Bezdomni są filmem dość kontrowersyjnym. Propagandowy, lukrowany portret sowieckich władz walczących o przywrócenie trudnej młodzieży społeczeństwu jest kłamliwy. W rzeczywistości zdecydowaną większość bezprizornych resocjalizowano w łagrach, stosując drakońską dyscyplinę. O skali zakłamania świadczy choćby dedykacja filmu "wielkiemu przyjacielowi młodzieży" Feliksowi Dzierżyńskiemu. Z drugiej jednak strony przedstawione w filmie metody resocjalizacji są rzeczywiście sensowne i zdaje się, że również dziś należą do najskuteczniejszych. Dobrowolność, socjalizacja poprzez pracę, partnerskie relacje z wychowawcą, działanie na rzecz wspólnego celu - można by tylko przyklasnąć. No, może trochę mniej entuzjastycznie, kiedy nastoletnie chłopaki wypędzają dziewczyny podrzucone im przez Fomkę na pokuszenie. W tak silnego ducha pracy trudno uwierzyć. Ale nie wszystko jest takie różowe. Zdarzają się w komunie ponure zdarzenia, jak kradzież sztućców z kantyny czy krótkotrwały bunt. Wszystko to jednak tylko przeszkody na drodze do lepszej przyszłości. Nikołaj Ekk przekonująco przedstawił bezprizornych jako ludzi zasługujących na drugą szansę i na szacunek.
Ciekawa opowieść polana jest gęstym sosem propagandy wychwalającej państwowe służby. W myśl marksistowskiego dogmatu, że byt określa świadomość, kolektywna praca połączona z dobrotliwym nadzorem ma być lekiem na całe zło. Takiemu rozwiązaniu przeciwstawiają się tylko chciwi burżuje, niedobitki kapitalizmu. Tymczasem kolektyw zajęty jest cywilizowaniem dzikiej Syberii poprzez budowę linii kolejowej.
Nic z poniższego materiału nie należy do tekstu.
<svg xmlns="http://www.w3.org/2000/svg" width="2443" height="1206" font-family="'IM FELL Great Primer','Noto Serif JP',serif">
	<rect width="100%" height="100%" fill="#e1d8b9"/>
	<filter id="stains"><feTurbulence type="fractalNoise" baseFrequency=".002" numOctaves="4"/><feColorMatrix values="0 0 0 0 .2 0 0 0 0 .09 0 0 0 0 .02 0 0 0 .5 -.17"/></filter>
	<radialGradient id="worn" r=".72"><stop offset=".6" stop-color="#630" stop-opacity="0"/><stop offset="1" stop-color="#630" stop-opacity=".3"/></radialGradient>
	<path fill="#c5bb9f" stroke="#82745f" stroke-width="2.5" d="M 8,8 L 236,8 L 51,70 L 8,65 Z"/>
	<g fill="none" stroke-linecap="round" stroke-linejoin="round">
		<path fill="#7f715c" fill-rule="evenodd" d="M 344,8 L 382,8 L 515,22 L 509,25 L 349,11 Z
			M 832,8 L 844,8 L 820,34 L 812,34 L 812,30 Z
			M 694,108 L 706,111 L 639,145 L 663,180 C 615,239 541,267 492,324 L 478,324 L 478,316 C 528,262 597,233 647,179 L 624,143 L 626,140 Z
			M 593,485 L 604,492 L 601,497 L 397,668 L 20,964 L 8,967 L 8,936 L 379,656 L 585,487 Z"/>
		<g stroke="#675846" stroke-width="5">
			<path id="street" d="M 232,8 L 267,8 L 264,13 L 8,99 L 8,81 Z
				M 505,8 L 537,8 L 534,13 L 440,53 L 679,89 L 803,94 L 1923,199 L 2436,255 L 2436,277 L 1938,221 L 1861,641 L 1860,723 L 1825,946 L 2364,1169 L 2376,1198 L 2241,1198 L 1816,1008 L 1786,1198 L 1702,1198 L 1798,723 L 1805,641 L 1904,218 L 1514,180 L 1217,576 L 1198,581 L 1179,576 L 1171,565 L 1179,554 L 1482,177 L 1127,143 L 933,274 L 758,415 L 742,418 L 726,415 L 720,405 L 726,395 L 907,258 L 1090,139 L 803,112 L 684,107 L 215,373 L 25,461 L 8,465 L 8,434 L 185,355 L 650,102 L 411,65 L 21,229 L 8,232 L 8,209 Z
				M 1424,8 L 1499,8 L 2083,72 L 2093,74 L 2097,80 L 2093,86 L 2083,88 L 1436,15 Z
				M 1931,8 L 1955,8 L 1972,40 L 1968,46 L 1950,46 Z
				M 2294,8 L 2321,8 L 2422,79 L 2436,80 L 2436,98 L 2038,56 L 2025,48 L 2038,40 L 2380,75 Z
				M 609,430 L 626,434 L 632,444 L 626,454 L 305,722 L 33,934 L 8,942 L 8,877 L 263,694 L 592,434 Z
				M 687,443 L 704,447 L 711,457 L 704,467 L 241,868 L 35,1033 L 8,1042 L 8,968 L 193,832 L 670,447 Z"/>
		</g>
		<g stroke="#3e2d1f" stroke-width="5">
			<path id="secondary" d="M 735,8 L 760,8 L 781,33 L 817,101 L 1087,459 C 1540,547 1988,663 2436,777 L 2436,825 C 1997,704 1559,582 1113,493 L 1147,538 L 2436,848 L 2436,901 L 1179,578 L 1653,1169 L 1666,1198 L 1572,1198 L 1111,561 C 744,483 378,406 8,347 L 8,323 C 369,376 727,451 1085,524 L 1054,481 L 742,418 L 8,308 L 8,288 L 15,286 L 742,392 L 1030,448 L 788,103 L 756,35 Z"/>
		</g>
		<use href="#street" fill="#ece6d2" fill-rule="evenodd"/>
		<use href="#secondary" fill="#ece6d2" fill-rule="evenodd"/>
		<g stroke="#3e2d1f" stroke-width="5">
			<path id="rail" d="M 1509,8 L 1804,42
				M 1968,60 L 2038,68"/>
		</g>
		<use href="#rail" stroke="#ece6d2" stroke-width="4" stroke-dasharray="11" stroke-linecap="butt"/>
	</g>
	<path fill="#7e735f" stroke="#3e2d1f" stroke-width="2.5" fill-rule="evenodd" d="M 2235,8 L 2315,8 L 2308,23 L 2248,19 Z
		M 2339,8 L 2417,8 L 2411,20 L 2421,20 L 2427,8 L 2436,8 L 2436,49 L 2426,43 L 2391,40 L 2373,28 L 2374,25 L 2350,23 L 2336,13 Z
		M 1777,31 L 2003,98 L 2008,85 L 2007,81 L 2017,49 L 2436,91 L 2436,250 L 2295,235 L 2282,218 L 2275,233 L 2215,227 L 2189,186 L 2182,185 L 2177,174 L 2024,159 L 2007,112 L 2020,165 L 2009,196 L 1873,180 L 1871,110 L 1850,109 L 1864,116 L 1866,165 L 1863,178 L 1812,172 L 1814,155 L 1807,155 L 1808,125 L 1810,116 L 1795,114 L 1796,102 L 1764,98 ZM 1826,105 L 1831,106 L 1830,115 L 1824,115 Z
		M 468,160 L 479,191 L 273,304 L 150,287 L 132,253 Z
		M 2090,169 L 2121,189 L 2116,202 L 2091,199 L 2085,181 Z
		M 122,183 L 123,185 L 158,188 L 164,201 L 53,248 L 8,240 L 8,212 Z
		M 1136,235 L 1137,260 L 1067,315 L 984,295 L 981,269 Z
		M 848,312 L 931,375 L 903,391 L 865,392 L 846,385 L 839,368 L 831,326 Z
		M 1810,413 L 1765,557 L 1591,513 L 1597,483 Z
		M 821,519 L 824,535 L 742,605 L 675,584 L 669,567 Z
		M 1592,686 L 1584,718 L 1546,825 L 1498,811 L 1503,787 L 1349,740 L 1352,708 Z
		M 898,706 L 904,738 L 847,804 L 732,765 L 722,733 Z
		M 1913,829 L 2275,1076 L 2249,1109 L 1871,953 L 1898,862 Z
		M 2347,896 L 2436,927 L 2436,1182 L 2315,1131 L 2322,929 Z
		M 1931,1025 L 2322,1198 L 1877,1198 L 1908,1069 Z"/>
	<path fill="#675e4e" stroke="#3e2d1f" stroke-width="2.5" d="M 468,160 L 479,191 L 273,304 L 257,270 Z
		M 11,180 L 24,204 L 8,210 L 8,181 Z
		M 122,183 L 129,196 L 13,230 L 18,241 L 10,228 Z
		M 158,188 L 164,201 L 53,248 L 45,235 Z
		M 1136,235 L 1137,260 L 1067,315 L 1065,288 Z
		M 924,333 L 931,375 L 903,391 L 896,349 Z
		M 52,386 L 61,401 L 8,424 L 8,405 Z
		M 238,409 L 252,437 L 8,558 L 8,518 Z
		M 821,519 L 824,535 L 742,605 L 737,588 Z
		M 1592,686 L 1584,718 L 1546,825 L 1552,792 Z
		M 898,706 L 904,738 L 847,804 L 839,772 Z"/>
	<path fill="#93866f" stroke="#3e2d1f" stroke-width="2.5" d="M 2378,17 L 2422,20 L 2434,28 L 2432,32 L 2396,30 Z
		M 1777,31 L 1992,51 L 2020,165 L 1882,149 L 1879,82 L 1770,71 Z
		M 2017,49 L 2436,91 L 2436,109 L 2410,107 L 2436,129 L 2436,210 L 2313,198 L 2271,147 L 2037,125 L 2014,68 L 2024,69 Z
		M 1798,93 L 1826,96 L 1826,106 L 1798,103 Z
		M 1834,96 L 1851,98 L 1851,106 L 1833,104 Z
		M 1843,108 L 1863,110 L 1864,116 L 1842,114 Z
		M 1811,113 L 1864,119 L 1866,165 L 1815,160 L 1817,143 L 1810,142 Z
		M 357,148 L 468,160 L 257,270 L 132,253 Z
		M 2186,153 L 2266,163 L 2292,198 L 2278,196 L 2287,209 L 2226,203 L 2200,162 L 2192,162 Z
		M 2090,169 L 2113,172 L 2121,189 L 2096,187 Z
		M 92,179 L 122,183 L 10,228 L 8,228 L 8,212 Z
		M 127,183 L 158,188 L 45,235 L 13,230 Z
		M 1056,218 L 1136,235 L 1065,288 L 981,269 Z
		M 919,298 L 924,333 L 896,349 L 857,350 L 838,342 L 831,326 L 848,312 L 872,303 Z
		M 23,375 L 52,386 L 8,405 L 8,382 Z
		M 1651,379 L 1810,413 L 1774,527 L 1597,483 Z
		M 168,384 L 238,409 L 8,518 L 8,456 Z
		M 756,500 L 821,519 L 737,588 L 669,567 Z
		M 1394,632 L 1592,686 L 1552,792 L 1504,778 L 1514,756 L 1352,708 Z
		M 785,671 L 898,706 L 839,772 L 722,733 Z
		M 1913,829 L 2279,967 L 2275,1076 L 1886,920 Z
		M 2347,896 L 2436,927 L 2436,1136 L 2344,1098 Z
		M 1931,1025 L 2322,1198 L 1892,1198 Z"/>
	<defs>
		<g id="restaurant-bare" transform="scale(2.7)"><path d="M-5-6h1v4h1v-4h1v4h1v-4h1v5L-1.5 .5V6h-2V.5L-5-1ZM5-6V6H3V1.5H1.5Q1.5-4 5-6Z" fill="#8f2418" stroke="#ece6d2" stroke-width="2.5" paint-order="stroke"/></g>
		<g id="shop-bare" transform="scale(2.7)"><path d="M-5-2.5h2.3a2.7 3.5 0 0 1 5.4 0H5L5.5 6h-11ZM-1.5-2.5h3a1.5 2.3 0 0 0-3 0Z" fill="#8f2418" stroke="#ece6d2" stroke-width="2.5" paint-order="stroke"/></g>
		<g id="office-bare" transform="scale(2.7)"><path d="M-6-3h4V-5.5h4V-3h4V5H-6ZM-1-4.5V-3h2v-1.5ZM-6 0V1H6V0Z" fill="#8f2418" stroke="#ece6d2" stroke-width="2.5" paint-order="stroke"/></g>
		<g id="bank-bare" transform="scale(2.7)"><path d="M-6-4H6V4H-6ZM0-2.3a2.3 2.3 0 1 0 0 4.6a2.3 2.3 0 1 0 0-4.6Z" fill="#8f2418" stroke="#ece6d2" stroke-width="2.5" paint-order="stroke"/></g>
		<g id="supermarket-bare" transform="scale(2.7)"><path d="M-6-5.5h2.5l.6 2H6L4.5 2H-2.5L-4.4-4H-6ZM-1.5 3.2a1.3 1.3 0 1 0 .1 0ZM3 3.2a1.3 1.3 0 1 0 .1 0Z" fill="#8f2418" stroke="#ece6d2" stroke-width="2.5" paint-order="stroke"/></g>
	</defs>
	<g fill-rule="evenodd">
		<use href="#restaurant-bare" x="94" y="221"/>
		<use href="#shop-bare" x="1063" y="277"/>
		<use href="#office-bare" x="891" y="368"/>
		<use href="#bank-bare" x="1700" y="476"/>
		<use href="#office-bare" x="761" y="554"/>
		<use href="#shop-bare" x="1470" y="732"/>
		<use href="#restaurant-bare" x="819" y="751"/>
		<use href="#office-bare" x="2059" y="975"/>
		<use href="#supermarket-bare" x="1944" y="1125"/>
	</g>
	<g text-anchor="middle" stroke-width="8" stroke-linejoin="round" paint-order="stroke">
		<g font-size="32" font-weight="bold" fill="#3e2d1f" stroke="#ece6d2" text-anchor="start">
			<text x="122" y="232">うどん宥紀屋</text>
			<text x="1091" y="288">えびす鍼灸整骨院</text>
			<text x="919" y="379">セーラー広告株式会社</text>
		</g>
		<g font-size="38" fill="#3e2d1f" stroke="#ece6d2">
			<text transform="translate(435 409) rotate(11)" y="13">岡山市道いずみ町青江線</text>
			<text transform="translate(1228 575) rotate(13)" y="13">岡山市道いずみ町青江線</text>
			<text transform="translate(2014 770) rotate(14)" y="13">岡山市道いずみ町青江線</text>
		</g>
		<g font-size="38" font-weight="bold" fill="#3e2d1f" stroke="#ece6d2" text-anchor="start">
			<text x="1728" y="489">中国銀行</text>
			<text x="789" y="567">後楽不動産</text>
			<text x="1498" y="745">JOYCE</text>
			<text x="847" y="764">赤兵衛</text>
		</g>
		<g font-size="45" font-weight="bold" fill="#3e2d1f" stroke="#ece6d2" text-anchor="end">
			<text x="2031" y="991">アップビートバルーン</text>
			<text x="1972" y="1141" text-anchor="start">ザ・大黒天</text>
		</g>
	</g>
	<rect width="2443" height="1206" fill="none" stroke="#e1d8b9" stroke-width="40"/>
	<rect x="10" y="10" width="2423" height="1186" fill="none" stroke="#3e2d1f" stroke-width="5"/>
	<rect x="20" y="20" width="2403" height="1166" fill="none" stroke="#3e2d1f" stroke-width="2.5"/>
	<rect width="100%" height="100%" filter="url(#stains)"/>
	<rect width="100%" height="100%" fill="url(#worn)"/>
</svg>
Do czegoś pożytecznego przyda się także majątek odebrany Cerkwi. Wszystko zgodnie z ówczesną linią Partii. Bezdomni są filmem głęboko humanistycznym zarówno w dobrym jak i złym tego słowa znaczeniu. Przedstawiony w nim wyidealizowany świat tak naprawdę na szerszą skalę nie zaistniał.
Od strony realizacyjnej w Bezdomnych na uwagę zasługuje specjalność kina radzieckiego - dynamiczny montaż wykorzystujący częste zbliżenia na twarze bohaterów. Obsada złożona jest w dużej mierze z naturszczyków o prostych, chłopskich rysach. Rolę wychowawcy odgrywa aktorski weteran Nikołaj Batałow. Stworzył on przekonywującą kreację człowieka, który próbuje być dla podopiecznych raczej starszym bratem niż przełożonym. Wśród bezprizornych najbardziej charakterystyczny jest noszący azjatyckie rysy Mustafa (Tsifan Kyriya), wesoły złodziejaszek i jeden z największych entuzjastów budowy kołchozu. Film wyróżnia się także oryginalną scenografią. Kręcono go na ulicach Moskwy oraz w plenerach obejmujących prawdziwą komunę robotniczą (imienia Gienricha Jagody, jednego z najkrwawszych katów radzieckiej bezpieki) oraz wywłaszczony Monastyr Zwiastowania w Sarapulu.
Bezdomni są filmem kontrowersyjnym, który wzbudził we mnie zdecydowanie więcej odczuć pozytywnych niż negatywnych. O ile w kontekście historii Związku Radzieckiego jawi się jako kłamliwy obrazek propagandowy, bezspornie zawiera w sobie wartości o charakterze uniwersalnym. Gdyby tylko nie ta dedykacja dla Dzierżyńskiego... Ale nawet pomimo niej film otrzymuje ode mnie 8 gwiazdek. Parafrazując Bułhakowa, diabeł wiecznie pragnąc zła, czasem czyni dobro.